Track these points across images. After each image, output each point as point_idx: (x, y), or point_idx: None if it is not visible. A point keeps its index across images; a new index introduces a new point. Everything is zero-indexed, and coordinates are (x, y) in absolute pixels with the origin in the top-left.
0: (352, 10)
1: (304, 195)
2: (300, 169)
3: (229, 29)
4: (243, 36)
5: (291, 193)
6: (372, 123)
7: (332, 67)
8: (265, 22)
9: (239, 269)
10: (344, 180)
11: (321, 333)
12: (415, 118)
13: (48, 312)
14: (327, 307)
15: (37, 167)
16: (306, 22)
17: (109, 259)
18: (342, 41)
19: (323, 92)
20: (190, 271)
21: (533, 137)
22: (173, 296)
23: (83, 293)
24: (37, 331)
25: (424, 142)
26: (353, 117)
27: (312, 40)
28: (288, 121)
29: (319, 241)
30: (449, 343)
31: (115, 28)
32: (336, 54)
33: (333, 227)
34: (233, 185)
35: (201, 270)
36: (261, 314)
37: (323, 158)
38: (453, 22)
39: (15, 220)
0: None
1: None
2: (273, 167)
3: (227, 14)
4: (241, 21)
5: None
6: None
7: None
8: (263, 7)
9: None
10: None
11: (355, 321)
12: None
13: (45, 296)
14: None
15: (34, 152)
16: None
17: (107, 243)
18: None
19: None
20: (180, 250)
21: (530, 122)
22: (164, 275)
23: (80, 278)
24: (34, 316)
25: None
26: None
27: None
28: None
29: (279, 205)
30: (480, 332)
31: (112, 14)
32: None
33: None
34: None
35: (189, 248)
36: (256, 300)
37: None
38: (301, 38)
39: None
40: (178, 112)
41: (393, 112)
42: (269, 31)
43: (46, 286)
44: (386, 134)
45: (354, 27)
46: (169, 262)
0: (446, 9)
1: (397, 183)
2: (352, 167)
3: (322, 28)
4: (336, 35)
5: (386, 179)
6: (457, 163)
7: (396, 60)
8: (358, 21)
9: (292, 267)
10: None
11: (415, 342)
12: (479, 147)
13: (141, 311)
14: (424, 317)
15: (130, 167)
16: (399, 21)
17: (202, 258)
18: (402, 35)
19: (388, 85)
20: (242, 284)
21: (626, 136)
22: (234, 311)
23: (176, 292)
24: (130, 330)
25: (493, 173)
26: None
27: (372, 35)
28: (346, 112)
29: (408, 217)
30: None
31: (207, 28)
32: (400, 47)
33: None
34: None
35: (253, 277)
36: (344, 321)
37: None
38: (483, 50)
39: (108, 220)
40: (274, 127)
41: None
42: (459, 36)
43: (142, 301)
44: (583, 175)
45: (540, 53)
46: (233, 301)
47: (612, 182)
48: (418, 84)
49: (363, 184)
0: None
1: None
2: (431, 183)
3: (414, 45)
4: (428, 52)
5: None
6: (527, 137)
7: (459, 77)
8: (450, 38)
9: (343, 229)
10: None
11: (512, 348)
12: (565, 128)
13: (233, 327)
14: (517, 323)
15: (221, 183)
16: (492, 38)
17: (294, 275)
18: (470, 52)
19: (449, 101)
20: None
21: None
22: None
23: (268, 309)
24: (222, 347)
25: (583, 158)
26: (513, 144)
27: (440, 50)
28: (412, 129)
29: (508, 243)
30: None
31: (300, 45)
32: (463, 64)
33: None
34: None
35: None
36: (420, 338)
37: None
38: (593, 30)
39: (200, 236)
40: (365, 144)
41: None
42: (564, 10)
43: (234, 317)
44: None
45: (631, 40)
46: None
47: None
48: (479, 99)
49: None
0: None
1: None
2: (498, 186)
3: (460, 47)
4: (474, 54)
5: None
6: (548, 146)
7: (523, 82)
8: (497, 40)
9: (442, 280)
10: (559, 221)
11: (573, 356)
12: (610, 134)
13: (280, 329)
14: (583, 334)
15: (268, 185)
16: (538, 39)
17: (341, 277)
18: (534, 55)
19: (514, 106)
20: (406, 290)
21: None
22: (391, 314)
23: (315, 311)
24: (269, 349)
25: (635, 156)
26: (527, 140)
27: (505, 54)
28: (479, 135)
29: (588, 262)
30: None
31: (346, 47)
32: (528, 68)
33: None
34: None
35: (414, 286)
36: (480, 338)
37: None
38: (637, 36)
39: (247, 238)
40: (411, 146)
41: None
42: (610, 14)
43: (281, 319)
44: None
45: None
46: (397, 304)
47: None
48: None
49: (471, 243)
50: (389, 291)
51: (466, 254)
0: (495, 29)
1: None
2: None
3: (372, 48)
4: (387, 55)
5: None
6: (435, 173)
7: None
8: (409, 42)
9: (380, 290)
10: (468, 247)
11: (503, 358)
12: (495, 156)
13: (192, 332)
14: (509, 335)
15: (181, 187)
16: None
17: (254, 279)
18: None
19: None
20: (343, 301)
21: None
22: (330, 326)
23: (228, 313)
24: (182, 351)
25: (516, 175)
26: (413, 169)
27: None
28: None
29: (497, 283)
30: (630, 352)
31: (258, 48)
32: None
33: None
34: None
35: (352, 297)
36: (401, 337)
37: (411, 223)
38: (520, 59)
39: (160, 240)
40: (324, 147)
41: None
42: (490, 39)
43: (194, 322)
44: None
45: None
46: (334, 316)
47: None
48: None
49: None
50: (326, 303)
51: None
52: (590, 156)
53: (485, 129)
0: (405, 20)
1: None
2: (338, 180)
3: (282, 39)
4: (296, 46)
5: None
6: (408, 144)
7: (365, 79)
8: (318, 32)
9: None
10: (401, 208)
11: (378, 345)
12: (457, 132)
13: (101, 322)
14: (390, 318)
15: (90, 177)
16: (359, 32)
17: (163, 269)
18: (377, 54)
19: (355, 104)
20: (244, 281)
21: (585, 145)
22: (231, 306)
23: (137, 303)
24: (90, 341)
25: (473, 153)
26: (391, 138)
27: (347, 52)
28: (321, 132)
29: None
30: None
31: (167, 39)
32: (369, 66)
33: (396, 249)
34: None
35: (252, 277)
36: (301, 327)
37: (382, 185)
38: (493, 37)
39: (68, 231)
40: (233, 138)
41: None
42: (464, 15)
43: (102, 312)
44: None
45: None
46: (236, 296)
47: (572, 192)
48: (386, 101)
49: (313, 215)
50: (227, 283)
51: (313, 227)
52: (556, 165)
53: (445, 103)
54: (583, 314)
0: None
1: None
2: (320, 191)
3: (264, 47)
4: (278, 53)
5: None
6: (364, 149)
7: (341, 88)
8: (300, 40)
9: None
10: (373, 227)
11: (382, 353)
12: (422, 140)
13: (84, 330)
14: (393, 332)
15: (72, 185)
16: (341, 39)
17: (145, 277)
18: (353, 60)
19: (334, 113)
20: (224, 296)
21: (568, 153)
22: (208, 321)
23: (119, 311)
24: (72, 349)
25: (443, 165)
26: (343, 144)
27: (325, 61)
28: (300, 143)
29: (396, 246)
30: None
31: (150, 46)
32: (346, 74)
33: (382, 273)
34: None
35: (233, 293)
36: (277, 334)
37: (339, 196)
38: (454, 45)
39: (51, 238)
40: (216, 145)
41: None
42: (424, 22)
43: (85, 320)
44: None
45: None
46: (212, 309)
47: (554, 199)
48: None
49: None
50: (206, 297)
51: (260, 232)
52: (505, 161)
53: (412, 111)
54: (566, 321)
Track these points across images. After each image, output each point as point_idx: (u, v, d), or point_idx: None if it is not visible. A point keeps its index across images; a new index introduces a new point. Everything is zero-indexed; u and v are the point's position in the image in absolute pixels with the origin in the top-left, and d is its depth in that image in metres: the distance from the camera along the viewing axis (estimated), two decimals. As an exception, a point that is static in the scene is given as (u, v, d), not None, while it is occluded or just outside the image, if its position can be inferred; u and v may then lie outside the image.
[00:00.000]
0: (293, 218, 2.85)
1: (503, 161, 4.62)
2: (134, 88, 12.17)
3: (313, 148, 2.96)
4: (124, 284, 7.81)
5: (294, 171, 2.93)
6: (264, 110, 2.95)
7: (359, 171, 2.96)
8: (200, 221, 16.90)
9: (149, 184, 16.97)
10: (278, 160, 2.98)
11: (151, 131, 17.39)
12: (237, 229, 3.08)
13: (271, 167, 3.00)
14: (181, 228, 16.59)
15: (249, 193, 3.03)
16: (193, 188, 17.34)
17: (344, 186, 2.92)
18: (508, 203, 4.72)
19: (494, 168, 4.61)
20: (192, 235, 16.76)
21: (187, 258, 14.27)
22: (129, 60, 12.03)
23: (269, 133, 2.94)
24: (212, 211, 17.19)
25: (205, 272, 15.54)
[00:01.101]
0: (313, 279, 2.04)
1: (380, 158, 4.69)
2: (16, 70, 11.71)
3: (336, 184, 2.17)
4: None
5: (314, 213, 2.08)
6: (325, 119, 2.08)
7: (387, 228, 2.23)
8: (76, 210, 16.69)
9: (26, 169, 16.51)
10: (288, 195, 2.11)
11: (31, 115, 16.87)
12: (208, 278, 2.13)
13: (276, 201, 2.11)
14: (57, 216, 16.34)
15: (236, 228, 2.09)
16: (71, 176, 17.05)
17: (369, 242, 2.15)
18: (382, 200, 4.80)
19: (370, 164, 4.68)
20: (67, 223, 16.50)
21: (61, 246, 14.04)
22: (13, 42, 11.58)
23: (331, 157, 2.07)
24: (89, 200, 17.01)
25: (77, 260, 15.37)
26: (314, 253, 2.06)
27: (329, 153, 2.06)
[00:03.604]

------------

From the listing above, repeat exactly the lines starting at the line that includes "35: (201, 270)" and ending at the line that includes "47: (612, 182)", with nothing outside that span.

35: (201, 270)
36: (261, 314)
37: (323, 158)
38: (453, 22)
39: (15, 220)
0: None
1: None
2: (273, 167)
3: (227, 14)
4: (241, 21)
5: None
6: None
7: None
8: (263, 7)
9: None
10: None
11: (355, 321)
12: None
13: (45, 296)
14: None
15: (34, 152)
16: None
17: (107, 243)
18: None
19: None
20: (180, 250)
21: (530, 122)
22: (164, 275)
23: (80, 278)
24: (34, 316)
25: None
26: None
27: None
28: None
29: (279, 205)
30: (480, 332)
31: (112, 14)
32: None
33: None
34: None
35: (189, 248)
36: (256, 300)
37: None
38: (301, 38)
39: None
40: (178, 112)
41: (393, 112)
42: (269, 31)
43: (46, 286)
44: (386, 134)
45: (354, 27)
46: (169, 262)
0: (446, 9)
1: (397, 183)
2: (352, 167)
3: (322, 28)
4: (336, 35)
5: (386, 179)
6: (457, 163)
7: (396, 60)
8: (358, 21)
9: (292, 267)
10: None
11: (415, 342)
12: (479, 147)
13: (141, 311)
14: (424, 317)
15: (130, 167)
16: (399, 21)
17: (202, 258)
18: (402, 35)
19: (388, 85)
20: (242, 284)
21: (626, 136)
22: (234, 311)
23: (176, 292)
24: (130, 330)
25: (493, 173)
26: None
27: (372, 35)
28: (346, 112)
29: (408, 217)
30: None
31: (207, 28)
32: (400, 47)
33: None
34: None
35: (253, 277)
36: (344, 321)
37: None
38: (483, 50)
39: (108, 220)
40: (274, 127)
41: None
42: (459, 36)
43: (142, 301)
44: (583, 175)
45: (540, 53)
46: (233, 301)
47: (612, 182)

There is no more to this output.